Backgrounds and environments¶
The bridge maps PyVista's three background modes onto Blender's World shader:
| PyVista call | Blender World setup |
|---|---|
pl.set_background("#1d2236") |
Background node with constant colour |
pl.set_background(bottom, top=...) |
Camera-Y ColorRamp tuned to the camera FOV |
pl.set_environment_texture(tex) |
ShaderNodeTexEnvironment in-memory bpy image, used for both background and image-based lighting |
pl.blender.render(..., transparent_bg=True) |
scene.render.film_transparent = True (alpha preserved in the PNG) |
Solid colour¶
A plain background colour, quick, no IBL, no environment reflections.
Vertical gradient¶
set_background(bottom, top=...) produces a Camera-Y ColorRamp. The
bridge reads the plotter's camera FOV and pins the gradient stops to
the framed-view edges so the same gradient reads correctly across
camera angles. The world is hidden from glossy rays in this branch
(only the visible background is gradient-shaded; reflections still
read the solid base).
Environment texture (HDRI / IBL)¶
set_environment_texture(tex) loads any vtkTexture (or a path you
hand to pv.examples.load_globe_texture() and friends) as an
in-memory bpy image. Cycles uses it for both the camera-visible
background and image-based lighting on glossy / metallic
materials — a glossy sphere will pick up colours from the environment
naturally.
plotter.set_environment_texture(pv.examples.load_globe_texture())
plotter.blender.render("hdri.png", samples=128)
For real photogrametric HDRI use a .hdr or .exr image:
from vtkmodules.vtkIOImage import vtkHDRReader
reader = vtkHDRReader()
reader.SetFileName("studio.hdr")
reader.Update()
tex = pv.Texture(reader.GetOutput())
plotter.set_environment_texture(tex)
The bridge passes the image through unchanged so the float dynamic range is preserved end-to-end.
Transparent background¶
transparent_bg=True flips scene.render.film_transparent to True
and the PNG output keeps its alpha channel. Useful for compositing
the render over a custom background in PIL or downstream tools.
* * * * * * *
* QUESTIONS ON THE MATERIAL *
1 > List every section heading that appears under the main header of the backgrounds and environments text.
2 > Rewrite the paragraph of the backgrounds and environments text that begins "set_background(bottom, top=...) produces" as a short bulleted list, keeping its main facts.
3 > Retype the backgrounds and environments text starting at "reader.Update()" and ending at "is preserved end-to-end.".

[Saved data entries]
* * * * * * *
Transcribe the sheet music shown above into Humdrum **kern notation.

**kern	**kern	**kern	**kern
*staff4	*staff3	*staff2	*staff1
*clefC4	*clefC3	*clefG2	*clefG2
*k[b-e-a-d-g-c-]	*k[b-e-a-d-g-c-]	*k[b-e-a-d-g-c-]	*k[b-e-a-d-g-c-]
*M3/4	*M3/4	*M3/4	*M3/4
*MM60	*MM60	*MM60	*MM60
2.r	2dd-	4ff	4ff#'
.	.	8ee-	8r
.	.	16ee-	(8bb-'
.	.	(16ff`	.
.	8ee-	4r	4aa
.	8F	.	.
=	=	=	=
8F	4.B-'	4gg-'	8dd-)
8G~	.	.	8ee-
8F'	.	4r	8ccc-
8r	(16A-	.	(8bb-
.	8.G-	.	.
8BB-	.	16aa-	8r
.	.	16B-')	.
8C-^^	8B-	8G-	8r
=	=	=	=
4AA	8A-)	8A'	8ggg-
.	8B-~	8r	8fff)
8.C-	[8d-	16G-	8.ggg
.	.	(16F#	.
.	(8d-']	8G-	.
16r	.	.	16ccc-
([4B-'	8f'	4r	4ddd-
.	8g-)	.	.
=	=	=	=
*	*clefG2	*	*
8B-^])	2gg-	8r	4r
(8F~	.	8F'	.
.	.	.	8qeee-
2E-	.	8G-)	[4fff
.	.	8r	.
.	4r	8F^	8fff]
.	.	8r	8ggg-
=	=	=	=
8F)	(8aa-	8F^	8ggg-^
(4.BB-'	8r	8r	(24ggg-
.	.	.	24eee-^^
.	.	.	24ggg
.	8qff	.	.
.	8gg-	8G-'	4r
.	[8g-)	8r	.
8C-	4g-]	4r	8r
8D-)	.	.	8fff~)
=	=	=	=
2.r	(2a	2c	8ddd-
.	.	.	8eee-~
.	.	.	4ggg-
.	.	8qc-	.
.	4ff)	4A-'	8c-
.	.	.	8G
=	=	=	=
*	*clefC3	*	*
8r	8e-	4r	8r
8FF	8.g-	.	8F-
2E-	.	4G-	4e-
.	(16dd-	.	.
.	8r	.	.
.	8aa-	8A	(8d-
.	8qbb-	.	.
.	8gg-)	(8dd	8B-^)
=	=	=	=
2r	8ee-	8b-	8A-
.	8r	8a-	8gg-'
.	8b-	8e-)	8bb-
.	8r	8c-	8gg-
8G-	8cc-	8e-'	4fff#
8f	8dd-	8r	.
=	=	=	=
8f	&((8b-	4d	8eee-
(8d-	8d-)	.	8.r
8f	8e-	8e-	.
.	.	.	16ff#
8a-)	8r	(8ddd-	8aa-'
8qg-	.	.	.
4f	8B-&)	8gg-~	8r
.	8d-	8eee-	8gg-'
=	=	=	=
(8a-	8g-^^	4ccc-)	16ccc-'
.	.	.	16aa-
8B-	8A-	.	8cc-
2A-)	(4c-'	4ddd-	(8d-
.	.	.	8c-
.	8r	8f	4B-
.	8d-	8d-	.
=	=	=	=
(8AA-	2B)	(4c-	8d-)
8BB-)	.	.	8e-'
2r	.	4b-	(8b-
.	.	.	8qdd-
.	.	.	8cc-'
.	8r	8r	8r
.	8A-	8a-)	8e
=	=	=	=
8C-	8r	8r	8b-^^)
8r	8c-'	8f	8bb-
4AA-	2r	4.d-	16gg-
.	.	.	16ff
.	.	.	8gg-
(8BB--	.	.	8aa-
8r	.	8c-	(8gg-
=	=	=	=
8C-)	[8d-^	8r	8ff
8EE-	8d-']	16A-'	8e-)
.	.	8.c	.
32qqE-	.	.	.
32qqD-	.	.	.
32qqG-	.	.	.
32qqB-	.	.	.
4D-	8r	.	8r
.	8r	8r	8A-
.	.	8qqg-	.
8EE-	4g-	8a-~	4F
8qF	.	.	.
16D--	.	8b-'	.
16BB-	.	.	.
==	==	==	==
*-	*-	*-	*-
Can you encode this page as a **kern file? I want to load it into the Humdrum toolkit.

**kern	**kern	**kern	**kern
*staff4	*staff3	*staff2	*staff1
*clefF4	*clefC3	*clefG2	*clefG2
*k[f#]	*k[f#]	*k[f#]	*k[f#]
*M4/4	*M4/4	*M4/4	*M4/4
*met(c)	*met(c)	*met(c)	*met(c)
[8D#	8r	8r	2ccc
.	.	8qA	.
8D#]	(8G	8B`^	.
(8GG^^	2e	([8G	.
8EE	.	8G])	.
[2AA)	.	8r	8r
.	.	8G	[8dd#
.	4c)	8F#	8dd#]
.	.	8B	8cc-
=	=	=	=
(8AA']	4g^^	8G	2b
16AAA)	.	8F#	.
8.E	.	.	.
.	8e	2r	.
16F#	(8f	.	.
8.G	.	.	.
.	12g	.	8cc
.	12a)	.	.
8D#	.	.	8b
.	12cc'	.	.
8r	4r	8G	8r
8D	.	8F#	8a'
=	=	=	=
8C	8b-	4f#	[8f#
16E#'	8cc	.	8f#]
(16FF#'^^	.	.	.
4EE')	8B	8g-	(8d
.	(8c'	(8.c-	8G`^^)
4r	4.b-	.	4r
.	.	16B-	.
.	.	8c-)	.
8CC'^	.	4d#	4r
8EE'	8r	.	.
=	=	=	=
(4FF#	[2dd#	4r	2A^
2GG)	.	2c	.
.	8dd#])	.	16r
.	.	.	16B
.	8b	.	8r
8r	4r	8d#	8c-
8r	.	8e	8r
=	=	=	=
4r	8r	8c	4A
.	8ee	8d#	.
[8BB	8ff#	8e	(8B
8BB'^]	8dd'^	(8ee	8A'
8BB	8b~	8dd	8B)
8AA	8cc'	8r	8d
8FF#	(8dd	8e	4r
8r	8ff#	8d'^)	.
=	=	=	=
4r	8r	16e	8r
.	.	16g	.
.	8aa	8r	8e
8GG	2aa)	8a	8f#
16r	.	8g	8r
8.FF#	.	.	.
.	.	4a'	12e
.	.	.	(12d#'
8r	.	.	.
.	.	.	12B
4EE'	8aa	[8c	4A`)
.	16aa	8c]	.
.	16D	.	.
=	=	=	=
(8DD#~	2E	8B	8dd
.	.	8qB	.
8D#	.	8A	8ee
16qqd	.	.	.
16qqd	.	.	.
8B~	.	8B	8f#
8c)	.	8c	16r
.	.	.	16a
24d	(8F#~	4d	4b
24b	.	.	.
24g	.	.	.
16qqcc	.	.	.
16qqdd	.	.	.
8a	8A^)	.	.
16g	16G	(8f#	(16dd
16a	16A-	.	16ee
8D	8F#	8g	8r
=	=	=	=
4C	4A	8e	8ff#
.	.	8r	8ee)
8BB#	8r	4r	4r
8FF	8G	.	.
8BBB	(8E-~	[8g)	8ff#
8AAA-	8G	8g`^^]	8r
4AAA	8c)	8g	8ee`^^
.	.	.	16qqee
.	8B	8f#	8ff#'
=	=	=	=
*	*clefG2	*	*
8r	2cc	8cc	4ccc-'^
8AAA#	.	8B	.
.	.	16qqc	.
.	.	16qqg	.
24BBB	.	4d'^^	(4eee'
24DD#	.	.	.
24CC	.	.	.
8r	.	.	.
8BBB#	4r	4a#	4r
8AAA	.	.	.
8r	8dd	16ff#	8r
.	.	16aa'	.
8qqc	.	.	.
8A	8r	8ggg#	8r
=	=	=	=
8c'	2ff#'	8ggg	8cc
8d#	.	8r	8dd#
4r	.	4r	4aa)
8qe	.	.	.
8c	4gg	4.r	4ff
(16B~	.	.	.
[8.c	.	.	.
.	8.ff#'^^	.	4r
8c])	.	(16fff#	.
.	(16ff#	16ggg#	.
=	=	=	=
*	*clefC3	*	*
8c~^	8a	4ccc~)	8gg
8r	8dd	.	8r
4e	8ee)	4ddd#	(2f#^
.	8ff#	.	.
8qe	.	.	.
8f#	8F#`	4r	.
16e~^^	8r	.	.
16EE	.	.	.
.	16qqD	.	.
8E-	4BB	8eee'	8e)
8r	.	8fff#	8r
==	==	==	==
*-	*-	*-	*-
* * * * * * *
* RESPONSES TO THE EXERCISE *
1 >
Solid colour
Vertical gradient
Environment texture (HDRI / IBL)
Transparent background

2 >
- set_background(bottom, top=...) produces a Camera-Y ColorRamp.
- The bridge reads the plotter's camera FOV and pins the gradient stops to the framed-view edges, so the gradient reads correctly across camera angles.
- In this branch the world is hidden from glossy rays: only the visible background is gradient-shaded, and reflections still read the solid base.

3 >
reader.Update()
tex = pv.Texture(reader.GetOutput())
plotter.set_environment_texture(tex)
The bridge passes the image through unchanged so the float dynamic range is preserved end-to-end.